This series is experimental content and does not explain theoretical knowledge in detail.

(Ahem, I actually don’t have time to sort it out. I’ll come back and fill in the gaps when I have the opportunity)

0. Import library

import torch

1. Linear modellinear_model

        This function accepts input data x, uses randomly generated weights wand biases b, and calculates an output value output. The form of the linear model here is  output = x * w + b.

def linear_model(x):
    return torch.matmul(x, w) + b

2. Loss functionloss_function

      The mean square error (MSE) is used here as the loss function to calculate the square of the difference between the predicted value and the true value.

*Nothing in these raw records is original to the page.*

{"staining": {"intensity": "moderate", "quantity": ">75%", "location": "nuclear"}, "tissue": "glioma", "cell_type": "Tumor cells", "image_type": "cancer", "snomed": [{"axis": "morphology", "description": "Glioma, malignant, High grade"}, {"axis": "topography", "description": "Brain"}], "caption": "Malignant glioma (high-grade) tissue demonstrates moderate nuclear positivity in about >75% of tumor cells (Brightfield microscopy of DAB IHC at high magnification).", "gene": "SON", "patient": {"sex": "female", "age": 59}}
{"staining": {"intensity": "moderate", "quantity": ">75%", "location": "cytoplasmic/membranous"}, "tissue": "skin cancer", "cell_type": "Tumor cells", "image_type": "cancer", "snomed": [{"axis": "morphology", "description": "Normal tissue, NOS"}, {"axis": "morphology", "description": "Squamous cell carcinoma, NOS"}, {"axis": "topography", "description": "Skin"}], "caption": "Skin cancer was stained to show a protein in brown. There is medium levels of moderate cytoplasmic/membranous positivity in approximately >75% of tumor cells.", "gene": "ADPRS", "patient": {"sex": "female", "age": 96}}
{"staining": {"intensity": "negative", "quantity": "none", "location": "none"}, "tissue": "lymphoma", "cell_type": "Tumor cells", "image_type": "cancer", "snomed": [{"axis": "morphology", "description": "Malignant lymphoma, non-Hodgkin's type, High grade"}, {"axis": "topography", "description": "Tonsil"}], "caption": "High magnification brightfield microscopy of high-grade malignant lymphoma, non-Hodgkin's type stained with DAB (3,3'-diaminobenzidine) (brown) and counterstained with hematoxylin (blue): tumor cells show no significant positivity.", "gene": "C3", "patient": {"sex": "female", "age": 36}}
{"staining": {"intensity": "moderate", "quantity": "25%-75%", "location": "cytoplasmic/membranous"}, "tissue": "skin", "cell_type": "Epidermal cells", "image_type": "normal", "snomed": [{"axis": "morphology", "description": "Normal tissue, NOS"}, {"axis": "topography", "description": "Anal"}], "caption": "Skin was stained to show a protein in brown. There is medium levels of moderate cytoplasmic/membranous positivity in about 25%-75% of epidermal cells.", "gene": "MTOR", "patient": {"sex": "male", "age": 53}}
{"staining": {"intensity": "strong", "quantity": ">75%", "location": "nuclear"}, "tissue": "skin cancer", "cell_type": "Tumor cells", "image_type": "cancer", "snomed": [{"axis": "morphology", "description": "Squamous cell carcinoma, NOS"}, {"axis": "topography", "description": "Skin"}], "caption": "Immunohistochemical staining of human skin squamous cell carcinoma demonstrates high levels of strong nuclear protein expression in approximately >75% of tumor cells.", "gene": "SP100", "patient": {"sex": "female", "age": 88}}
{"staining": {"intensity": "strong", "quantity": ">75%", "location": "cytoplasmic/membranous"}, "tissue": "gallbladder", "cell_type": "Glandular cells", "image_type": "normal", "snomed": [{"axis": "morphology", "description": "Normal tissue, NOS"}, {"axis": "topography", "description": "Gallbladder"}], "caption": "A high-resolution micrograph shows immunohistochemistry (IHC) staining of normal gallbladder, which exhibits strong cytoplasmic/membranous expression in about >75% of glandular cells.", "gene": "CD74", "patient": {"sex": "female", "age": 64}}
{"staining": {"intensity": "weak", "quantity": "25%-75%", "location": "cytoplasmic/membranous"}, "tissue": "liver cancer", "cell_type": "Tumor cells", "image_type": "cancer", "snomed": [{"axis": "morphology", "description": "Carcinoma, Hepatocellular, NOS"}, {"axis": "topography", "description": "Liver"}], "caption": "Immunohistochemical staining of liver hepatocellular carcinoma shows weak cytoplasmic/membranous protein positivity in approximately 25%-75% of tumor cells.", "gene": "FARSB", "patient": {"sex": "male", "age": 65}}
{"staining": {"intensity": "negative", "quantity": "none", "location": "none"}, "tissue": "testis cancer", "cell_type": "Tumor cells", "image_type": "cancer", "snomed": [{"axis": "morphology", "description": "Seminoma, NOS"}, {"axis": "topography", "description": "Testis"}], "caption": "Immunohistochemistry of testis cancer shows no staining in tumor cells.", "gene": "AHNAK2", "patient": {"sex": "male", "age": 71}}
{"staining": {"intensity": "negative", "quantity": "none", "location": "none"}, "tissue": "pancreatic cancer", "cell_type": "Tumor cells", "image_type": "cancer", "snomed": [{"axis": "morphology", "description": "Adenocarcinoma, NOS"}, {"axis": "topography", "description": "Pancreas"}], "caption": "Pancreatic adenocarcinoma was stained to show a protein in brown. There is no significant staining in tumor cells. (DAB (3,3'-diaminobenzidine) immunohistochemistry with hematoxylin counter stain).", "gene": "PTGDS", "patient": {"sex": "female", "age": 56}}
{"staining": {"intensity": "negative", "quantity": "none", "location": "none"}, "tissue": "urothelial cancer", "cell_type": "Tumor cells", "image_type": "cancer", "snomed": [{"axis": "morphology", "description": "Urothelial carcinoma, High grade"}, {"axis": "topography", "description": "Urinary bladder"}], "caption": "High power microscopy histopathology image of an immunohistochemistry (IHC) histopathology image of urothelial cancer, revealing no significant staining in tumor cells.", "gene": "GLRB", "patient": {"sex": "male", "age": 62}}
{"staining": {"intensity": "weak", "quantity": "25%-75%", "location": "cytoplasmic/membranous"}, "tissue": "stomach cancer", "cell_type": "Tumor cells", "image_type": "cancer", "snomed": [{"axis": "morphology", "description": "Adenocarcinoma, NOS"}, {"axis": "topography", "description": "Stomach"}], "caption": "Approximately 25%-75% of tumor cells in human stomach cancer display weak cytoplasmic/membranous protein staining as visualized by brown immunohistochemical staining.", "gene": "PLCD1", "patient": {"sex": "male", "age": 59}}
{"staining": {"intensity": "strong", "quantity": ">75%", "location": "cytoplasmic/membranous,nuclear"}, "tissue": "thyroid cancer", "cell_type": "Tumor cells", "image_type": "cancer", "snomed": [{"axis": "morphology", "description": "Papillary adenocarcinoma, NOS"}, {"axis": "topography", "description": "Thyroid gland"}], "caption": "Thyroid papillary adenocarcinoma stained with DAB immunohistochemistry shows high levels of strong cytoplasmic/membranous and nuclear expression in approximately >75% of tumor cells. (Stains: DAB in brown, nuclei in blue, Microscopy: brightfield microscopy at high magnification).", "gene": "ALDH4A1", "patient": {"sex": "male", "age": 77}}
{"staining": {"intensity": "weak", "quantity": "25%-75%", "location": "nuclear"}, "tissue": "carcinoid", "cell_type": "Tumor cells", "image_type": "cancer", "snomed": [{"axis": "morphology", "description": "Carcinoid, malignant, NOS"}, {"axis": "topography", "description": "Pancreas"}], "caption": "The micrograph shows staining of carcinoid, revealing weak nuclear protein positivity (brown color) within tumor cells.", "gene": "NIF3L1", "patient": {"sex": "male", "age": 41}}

def loss_function(y_true, y_pred):
    loss = (y_pred - y_true) ** 2
    return loss

3. Define data

  • Generate a random input tensor  xwith a shape of (5, 1), indicating that there are 5 samples and the feature dimension of each sample is 1.

  • Generate a target tensor  ywith shape (5, 1), representing the corresponding true label.

  • Prints information about the data, including input xand target values ​​for each sample y.
x = torch.rand(5, 1)
y = torch.tensor([1, -1, 1, -1, 1], dtype=torch.float32).view(-1, 1)
print("The data is as follows:")
for i in range(x.shape[0]):
    print("Item " + str(i), "x:", x[i][0], "y:", y[i])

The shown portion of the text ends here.